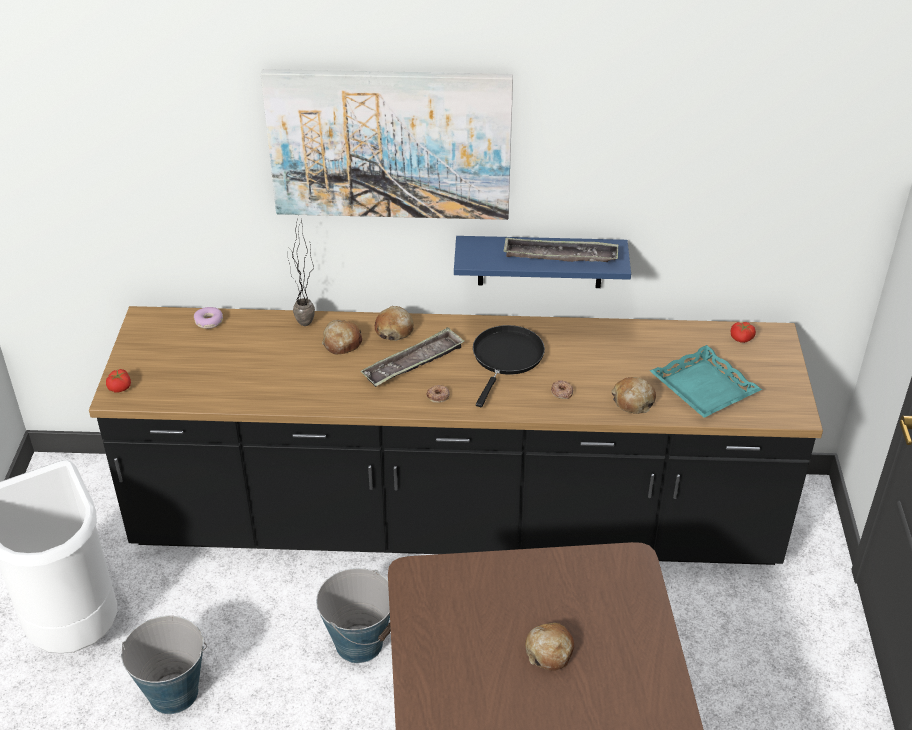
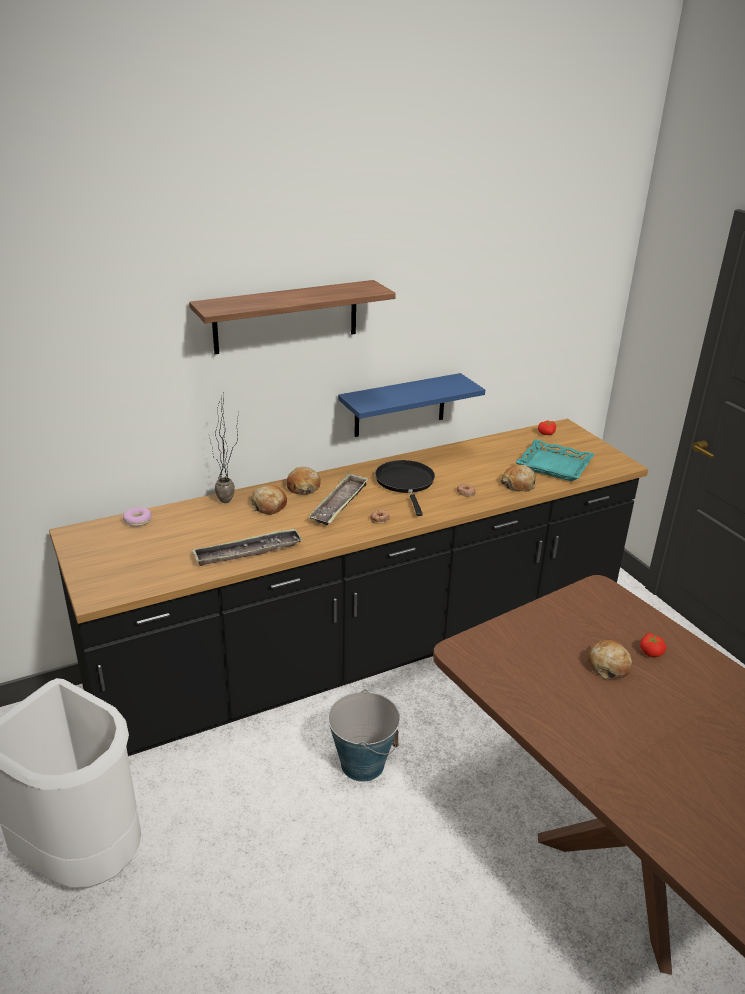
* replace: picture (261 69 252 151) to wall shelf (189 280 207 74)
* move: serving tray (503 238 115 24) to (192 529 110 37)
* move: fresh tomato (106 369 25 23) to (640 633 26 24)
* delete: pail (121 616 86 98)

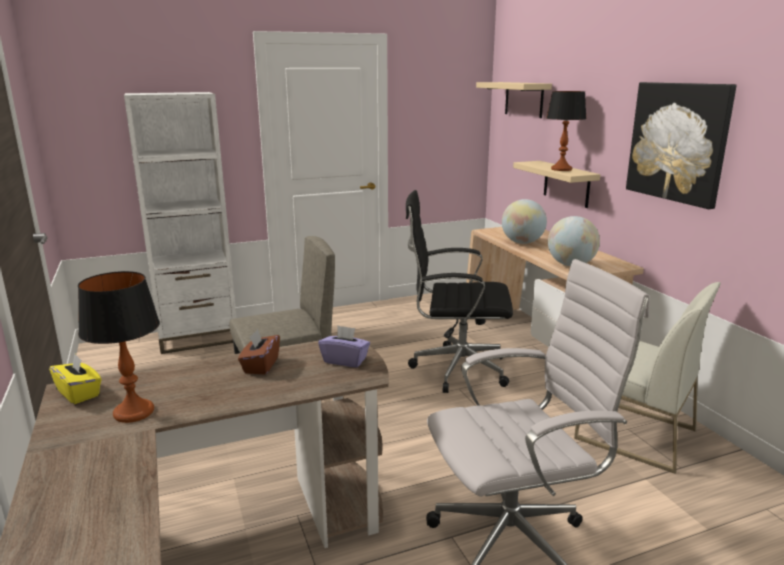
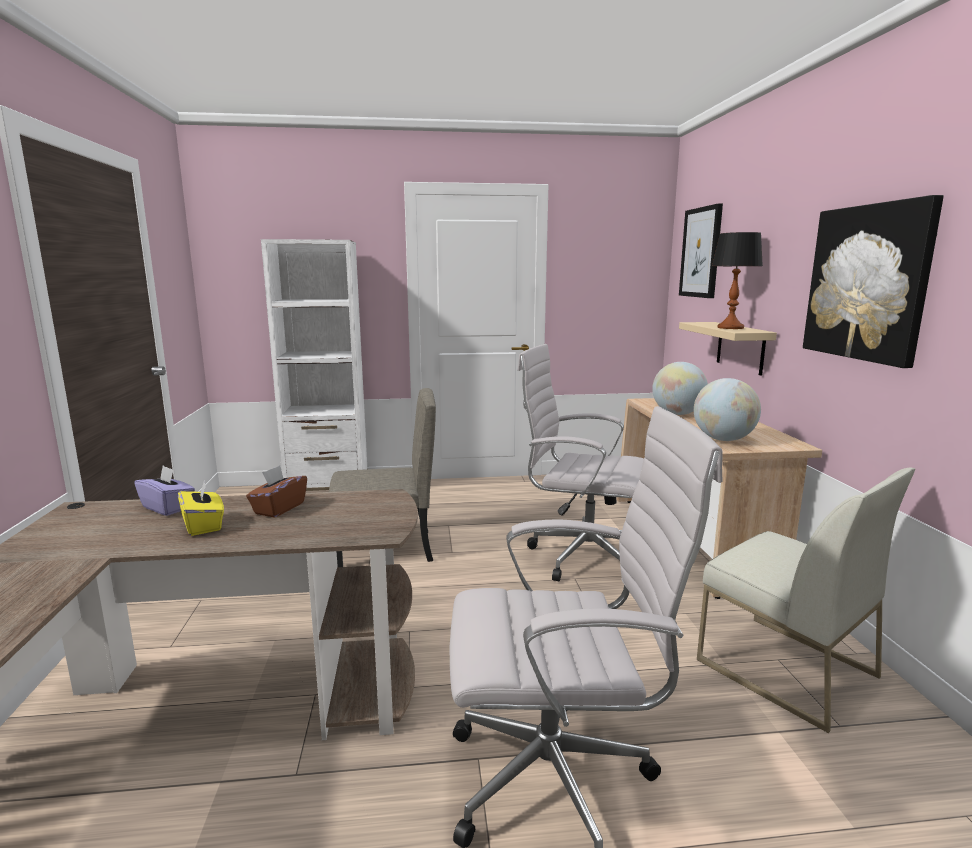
* move: purplish box of tissues (318 325 52 43) to (134 466 61 50)
* move: yellow-coloured box of tissues (49 354 53 50) to (178 479 46 57)
* recolor: black desk chair (406 190 107 203) to white desk chair (518 344 126 237)
* replace: beige-coloured wall shelf (476 82 76 36) to picture (679 203 44 95)
* delete: table lamp (78 271 82 152)

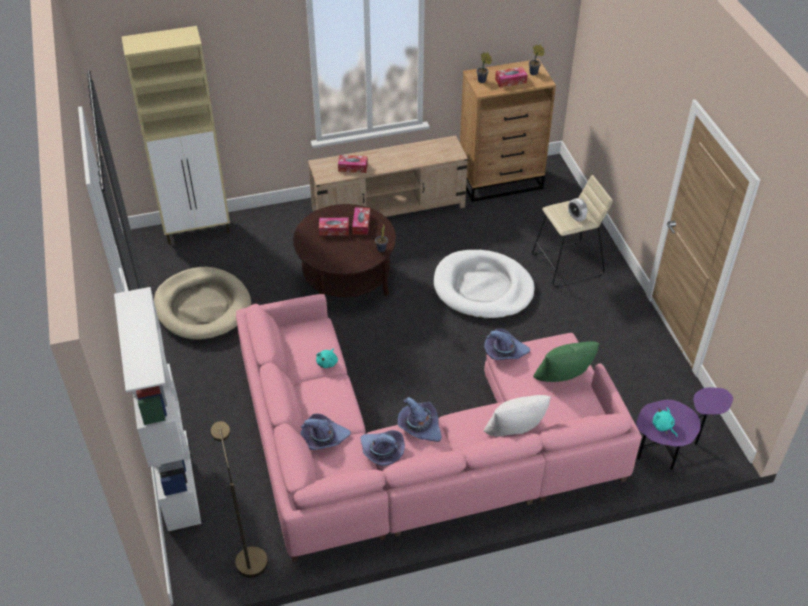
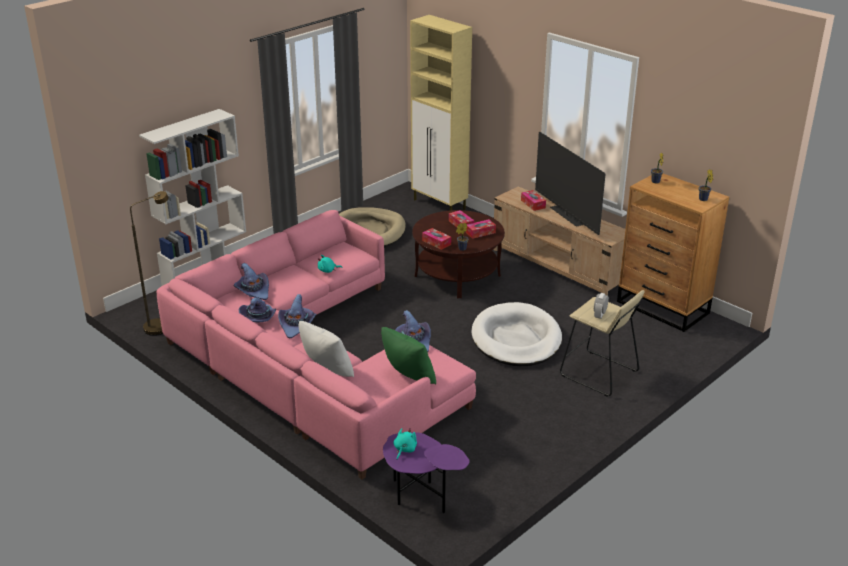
* move: box of tissues (495 67 32 20) to (422 228 29 22)
* insert: TV (535 132 70 103)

■ Your instructions ■
Write the data out again exactly, but without its images.

■ Output for this exercise ■
* replace: picture (261 69 252 151) to wall shelf (189 280 207 74)
* move: serving tray (503 238 115 24) to (192 529 110 37)
* move: fresh tomato (106 369 25 23) to (640 633 26 24)
* delete: pail (121 616 86 98)

* move: purplish box of tissues (318 325 52 43) to (134 466 61 50)
* move: yellow-coloured box of tissues (49 354 53 50) to (178 479 46 57)
* recolor: black desk chair (406 190 107 203) to white desk chair (518 344 126 237)
* replace: beige-coloured wall shelf (476 82 76 36) to picture (679 203 44 95)
* delete: table lamp (78 271 82 152)

* move: box of tissues (495 67 32 20) to (422 228 29 22)
* insert: TV (535 132 70 103)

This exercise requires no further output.